Inventory assets and data flows, identify threats and vulnerabilities, rate risks by likelihood and impact, and document current controls. Prioritize gaps with a remediation plan that includes timelines and owners, test the Incident Response Plan, and re‑assess at least annually and after material changes or incidents. Keep clear records to show how decisions were made and risks reduced.

How do HIPAA breach notification rules apply to oral surgery practices?

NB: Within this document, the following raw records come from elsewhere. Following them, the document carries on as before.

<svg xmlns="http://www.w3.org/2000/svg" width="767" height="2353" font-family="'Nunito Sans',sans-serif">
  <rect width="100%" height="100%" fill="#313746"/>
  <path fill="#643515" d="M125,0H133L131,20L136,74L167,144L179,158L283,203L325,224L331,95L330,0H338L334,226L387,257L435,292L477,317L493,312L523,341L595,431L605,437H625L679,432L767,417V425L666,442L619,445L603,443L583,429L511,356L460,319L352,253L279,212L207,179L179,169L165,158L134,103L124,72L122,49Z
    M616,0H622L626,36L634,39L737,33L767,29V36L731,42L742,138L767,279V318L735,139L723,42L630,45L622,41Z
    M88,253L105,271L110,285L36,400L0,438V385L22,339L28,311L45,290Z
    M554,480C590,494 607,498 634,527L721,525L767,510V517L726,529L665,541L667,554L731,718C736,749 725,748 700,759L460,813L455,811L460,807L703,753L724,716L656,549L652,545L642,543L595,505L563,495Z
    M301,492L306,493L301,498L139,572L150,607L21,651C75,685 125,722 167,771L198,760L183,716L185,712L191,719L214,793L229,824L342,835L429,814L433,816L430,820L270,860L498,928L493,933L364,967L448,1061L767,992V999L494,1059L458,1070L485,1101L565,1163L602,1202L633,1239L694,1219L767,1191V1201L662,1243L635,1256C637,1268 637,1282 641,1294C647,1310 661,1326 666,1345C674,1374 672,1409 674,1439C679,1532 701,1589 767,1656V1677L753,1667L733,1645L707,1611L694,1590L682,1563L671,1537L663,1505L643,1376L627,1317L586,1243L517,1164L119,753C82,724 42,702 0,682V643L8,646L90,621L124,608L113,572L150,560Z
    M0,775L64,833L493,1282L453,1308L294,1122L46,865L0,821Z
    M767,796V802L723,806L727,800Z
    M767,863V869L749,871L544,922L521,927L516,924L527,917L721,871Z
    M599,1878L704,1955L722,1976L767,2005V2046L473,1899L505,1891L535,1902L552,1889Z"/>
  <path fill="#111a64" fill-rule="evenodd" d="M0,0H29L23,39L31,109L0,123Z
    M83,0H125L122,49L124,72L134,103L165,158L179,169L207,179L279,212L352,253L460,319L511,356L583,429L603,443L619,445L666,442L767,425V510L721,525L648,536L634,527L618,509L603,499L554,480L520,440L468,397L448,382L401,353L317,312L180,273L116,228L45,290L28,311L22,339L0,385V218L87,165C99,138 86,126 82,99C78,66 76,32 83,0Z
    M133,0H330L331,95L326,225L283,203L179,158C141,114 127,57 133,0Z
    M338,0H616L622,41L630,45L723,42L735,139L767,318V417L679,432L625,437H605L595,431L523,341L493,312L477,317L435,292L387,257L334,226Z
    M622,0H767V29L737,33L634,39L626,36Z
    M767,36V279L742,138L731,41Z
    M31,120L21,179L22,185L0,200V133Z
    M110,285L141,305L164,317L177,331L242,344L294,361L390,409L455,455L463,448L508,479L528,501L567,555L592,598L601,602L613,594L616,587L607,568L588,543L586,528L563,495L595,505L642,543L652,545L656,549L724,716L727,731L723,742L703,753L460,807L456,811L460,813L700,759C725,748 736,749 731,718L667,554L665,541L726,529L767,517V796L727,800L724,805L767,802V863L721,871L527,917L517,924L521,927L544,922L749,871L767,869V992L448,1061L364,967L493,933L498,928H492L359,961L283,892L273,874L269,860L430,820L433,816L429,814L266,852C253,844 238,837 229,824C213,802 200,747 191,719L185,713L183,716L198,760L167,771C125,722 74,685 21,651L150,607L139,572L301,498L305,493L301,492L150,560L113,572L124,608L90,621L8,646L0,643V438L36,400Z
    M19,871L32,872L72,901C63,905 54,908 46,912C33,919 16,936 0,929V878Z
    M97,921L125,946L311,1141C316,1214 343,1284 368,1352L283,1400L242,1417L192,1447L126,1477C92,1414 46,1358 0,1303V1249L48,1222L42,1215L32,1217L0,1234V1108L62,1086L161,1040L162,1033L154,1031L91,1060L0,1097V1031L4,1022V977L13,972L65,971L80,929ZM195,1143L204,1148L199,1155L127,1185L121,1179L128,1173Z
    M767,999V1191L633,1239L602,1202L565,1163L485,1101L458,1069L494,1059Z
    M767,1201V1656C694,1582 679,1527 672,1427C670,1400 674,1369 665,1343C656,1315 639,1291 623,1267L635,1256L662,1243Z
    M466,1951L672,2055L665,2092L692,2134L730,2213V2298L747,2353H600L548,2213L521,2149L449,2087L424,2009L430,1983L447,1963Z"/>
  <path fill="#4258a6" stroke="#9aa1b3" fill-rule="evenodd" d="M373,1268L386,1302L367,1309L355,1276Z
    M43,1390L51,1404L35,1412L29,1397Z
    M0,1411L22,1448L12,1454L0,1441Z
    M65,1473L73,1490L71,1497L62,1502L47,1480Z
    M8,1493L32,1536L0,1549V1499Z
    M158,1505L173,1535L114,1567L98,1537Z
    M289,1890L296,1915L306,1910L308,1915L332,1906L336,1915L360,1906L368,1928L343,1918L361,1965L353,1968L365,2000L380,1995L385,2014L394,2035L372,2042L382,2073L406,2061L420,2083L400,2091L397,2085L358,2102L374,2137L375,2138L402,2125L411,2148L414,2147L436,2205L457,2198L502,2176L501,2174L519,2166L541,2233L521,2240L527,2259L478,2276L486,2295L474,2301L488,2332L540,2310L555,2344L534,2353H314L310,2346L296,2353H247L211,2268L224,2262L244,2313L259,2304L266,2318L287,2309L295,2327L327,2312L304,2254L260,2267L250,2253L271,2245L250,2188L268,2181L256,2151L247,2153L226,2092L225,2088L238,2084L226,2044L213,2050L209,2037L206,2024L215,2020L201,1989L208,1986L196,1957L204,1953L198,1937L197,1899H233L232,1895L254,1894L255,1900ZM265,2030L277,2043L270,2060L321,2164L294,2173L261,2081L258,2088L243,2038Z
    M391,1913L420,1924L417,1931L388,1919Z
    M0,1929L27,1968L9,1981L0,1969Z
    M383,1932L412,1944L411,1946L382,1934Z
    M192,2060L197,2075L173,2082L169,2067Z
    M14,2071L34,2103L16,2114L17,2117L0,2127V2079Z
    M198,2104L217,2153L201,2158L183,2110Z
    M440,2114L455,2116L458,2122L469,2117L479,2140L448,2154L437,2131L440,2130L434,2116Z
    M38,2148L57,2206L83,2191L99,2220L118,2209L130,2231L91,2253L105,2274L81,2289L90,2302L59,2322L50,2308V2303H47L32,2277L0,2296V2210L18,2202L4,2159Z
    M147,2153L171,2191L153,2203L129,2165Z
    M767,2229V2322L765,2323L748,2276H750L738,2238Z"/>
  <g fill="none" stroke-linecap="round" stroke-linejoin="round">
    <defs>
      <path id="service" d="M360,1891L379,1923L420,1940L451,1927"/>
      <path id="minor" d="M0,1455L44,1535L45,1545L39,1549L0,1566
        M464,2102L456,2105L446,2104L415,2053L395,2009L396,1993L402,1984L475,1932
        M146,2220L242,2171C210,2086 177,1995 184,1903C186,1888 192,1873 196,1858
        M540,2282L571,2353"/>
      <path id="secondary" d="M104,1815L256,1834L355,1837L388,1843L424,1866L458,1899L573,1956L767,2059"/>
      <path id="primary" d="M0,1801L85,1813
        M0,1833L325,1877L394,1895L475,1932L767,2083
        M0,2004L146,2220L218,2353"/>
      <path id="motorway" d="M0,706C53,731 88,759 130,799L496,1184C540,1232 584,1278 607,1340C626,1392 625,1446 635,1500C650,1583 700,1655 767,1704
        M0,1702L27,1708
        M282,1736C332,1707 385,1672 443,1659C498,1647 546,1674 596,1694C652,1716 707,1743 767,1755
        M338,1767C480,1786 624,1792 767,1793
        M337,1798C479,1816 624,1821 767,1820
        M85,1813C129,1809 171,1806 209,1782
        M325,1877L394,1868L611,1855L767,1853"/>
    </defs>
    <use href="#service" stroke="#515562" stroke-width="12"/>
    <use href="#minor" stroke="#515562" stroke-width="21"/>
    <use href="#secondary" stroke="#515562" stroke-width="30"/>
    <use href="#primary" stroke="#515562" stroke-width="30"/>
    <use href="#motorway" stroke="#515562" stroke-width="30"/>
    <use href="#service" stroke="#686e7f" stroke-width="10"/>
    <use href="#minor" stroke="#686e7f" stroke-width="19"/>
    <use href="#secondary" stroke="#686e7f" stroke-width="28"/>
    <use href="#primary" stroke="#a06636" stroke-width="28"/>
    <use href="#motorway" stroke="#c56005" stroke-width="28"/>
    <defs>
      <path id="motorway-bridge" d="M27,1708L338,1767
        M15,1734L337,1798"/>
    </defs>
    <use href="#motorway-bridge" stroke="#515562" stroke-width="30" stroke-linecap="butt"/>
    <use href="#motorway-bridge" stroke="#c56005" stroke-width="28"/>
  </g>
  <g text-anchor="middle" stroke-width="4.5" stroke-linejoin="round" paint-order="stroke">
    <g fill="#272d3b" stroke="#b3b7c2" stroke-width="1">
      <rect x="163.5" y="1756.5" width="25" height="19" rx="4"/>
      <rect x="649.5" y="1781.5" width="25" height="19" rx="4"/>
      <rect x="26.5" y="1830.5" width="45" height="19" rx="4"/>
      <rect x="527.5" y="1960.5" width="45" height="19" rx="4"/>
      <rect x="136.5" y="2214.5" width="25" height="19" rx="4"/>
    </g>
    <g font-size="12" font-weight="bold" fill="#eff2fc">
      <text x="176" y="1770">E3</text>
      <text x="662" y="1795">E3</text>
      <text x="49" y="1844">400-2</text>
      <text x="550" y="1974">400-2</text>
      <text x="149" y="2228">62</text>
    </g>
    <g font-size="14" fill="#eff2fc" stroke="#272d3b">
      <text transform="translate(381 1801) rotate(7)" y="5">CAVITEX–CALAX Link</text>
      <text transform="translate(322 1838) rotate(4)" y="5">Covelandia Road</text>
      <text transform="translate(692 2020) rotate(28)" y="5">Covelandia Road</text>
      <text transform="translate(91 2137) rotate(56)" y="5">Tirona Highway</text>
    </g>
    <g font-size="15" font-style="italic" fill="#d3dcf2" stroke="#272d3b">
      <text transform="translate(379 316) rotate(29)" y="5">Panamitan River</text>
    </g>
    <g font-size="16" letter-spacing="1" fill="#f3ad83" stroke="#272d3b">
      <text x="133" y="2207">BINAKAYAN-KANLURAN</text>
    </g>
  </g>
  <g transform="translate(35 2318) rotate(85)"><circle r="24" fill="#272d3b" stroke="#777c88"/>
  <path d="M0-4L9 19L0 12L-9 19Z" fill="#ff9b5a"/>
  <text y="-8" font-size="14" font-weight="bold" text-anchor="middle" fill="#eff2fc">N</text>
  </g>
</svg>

After confirming a breach of unsecured PHI, notify affected individuals without unreasonable delay and no later than 60 days from discovery. Report to HHS, and for larger incidents to the media, based on the rule’s thresholds; smaller breaches are reported to HHS annually. Your Business Associate Agreements should require prompt vendor notice and cooperation so you can meet all Breach Notification Requirements and applicable state timelines.